BEGIN DATA UNDER STUDY
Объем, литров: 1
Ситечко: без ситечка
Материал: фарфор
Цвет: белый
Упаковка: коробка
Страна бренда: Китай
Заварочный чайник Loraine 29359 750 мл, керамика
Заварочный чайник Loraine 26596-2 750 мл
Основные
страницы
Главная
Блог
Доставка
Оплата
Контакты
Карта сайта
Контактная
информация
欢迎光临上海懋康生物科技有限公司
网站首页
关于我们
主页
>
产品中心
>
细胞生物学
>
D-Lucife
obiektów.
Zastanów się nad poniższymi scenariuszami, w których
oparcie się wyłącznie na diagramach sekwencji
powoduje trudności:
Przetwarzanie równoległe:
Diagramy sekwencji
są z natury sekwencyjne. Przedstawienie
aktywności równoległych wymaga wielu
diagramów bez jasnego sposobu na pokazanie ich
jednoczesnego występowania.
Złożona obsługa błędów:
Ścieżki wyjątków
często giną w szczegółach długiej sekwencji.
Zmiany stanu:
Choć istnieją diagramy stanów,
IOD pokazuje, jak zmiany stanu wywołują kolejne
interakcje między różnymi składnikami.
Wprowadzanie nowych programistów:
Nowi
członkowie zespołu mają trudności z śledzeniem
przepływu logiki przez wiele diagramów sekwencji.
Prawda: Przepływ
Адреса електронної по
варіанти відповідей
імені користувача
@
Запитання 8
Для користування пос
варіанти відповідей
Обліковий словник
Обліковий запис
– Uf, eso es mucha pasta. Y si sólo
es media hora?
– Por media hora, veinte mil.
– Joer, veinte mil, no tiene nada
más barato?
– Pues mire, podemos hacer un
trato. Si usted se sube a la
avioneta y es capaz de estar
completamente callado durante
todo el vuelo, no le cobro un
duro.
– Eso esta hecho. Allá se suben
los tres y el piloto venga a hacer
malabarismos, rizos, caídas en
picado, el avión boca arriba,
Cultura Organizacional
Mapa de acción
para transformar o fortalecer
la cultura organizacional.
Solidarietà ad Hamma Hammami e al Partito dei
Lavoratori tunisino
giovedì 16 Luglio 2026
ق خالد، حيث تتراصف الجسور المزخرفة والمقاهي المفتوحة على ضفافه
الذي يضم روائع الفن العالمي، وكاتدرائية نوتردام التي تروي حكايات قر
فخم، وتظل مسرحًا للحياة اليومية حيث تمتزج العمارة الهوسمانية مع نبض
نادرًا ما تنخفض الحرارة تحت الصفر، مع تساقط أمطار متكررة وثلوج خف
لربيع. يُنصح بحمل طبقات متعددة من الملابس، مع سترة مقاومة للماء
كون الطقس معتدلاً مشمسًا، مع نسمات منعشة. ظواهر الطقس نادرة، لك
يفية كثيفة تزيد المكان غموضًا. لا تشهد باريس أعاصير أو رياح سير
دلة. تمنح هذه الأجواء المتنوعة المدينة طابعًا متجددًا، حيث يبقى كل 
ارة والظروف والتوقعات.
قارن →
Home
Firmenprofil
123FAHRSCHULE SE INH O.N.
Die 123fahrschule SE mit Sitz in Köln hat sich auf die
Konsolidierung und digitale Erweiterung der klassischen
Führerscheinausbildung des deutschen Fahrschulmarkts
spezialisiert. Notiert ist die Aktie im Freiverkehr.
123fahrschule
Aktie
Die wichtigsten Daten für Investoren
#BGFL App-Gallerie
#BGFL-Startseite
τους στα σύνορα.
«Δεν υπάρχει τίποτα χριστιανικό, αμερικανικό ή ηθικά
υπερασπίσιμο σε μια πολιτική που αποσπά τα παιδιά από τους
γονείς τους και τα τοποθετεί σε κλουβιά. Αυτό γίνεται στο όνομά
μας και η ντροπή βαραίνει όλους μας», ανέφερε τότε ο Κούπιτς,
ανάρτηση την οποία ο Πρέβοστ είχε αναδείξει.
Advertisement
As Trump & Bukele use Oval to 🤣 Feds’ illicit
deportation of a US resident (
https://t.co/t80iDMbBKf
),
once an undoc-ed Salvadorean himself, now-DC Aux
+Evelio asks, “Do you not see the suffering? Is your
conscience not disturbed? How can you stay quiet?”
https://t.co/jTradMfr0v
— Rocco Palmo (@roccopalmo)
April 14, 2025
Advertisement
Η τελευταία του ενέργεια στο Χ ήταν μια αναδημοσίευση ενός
END DATA UNDER STUDY
EXERCISE AIM: Rewrite all the entries above, swapping "Advertisement" for "Sponsored content" wherever it shows up and keeping everything else the same.

SOLUTION FOR THIS EXERCISE:
Объем, литров: 1
Ситечко: без ситечка
Материал: фарфор
Цвет: белый
Упаковка: коробка
Страна бренда: Китай
Заварочный чайник Loraine 29359 750 мл, керамика
Заварочный чайник Loraine 26596-2 750 мл
Основные
страницы
Главная
Блог
Доставка
Оплата
Контакты
Карта сайта
Контактная
информация
欢迎光临上海懋康生物科技有限公司
网站首页
关于我们
主页
>
产品中心
>
细胞生物学
>
D-Lucife
obiektów.
Zastanów się nad poniższymi scenariuszami, w których
oparcie się wyłącznie na diagramach sekwencji
powoduje trudności:
Przetwarzanie równoległe:
Diagramy sekwencji
są z natury sekwencyjne. Przedstawienie
aktywności równoległych wymaga wielu
diagramów bez jasnego sposobu na pokazanie ich
jednoczesnego występowania.
Złożona obsługa błędów:
Ścieżki wyjątków
często giną w szczegółach długiej sekwencji.
Zmiany stanu:
Choć istnieją diagramy stanów,
IOD pokazuje, jak zmiany stanu wywołują kolejne
interakcje między różnymi składnikami.
Wprowadzanie nowych programistów:
Nowi
członkowie zespołu mają trudności z śledzeniem
przepływu logiki przez wiele diagramów sekwencji.
Prawda: Przepływ
Адреса електронної по
варіанти відповідей
імені користувача
@
Запитання 8
Для користування пос
варіанти відповідей
Обліковий словник
Обліковий запис
– Uf, eso es mucha pasta. Y si sólo
es media hora?
– Por media hora, veinte mil.
– Joer, veinte mil, no tiene nada
más barato?
– Pues mire, podemos hacer un
trato. Si usted se sube a la
avioneta y es capaz de estar
completamente callado durante
todo el vuelo, no le cobro un
duro.
– Eso esta hecho. Allá se suben
los tres y el piloto venga a hacer
malabarismos, rizos, caídas en
picado, el avión boca arriba,
Cultura Organizacional
Mapa de acción
para transformar o fortalecer
la cultura organizacional.
Solidarietà ad Hamma Hammami e al Partito dei
Lavoratori tunisino
giovedì 16 Luglio 2026
ق خالد، حيث تتراصف الجسور المزخرفة والمقاهي المفتوحة على ضفافه
الذي يضم روائع الفن العالمي، وكاتدرائية نوتردام التي تروي حكايات قر
فخم، وتظل مسرحًا للحياة اليومية حيث تمتزج العمارة الهوسمانية مع نبض
نادرًا ما تنخفض الحرارة تحت الصفر، مع تساقط أمطار متكررة وثلوج خف
لربيع. يُنصح بحمل طبقات متعددة من الملابس، مع سترة مقاومة للماء
كون الطقس معتدلاً مشمسًا، مع نسمات منعشة. ظواهر الطقس نادرة، لك
يفية كثيفة تزيد المكان غموضًا. لا تشهد باريس أعاصير أو رياح سير
دلة. تمنح هذه الأجواء المتنوعة المدينة طابعًا متجددًا، حيث يبقى كل 
ارة والظروف والتوقعات.
قارن →
Home
Firmenprofil
123FAHRSCHULE SE INH O.N.
Die 123fahrschule SE mit Sitz in Köln hat sich auf die
Konsolidierung und digitale Erweiterung der klassischen
Führerscheinausbildung des deutschen Fahrschulmarkts
spezialisiert. Notiert ist die Aktie im Freiverkehr.
123fahrschule
Aktie
Die wichtigsten Daten für Investoren
#BGFL App-Gallerie
#BGFL-Startseite
τους στα σύνορα.
«Δεν υπάρχει τίποτα χριστιανικό, αμερικανικό ή ηθικά
υπερασπίσιμο σε μια πολιτική που αποσπά τα παιδιά από τους
γονείς τους και τα τοποθετεί σε κλουβιά. Αυτό γίνεται στο όνομά
μας και η ντροπή βαραίνει όλους μας», ανέφερε τότε ο Κούπιτς,
ανάρτηση την οποία ο Πρέβοστ είχε αναδείξει.
Sponsored content
As Trump & Bukele use Oval to 🤣 Feds’ illicit
deportation of a US resident (
https://t.co/t80iDMbBKf
),
once an undoc-ed Salvadorean himself, now-DC Aux
+Evelio asks, “Do you not see the suffering? Is your
conscience not disturbed? How can you stay quiet?”
https://t.co/jTradMfr0v
— Rocco Palmo (@roccopalmo)
April 14, 2025
Sponsored content
Η τελευταία του ενέργεια στο Χ ήταν μια αναδημοσίευση ενός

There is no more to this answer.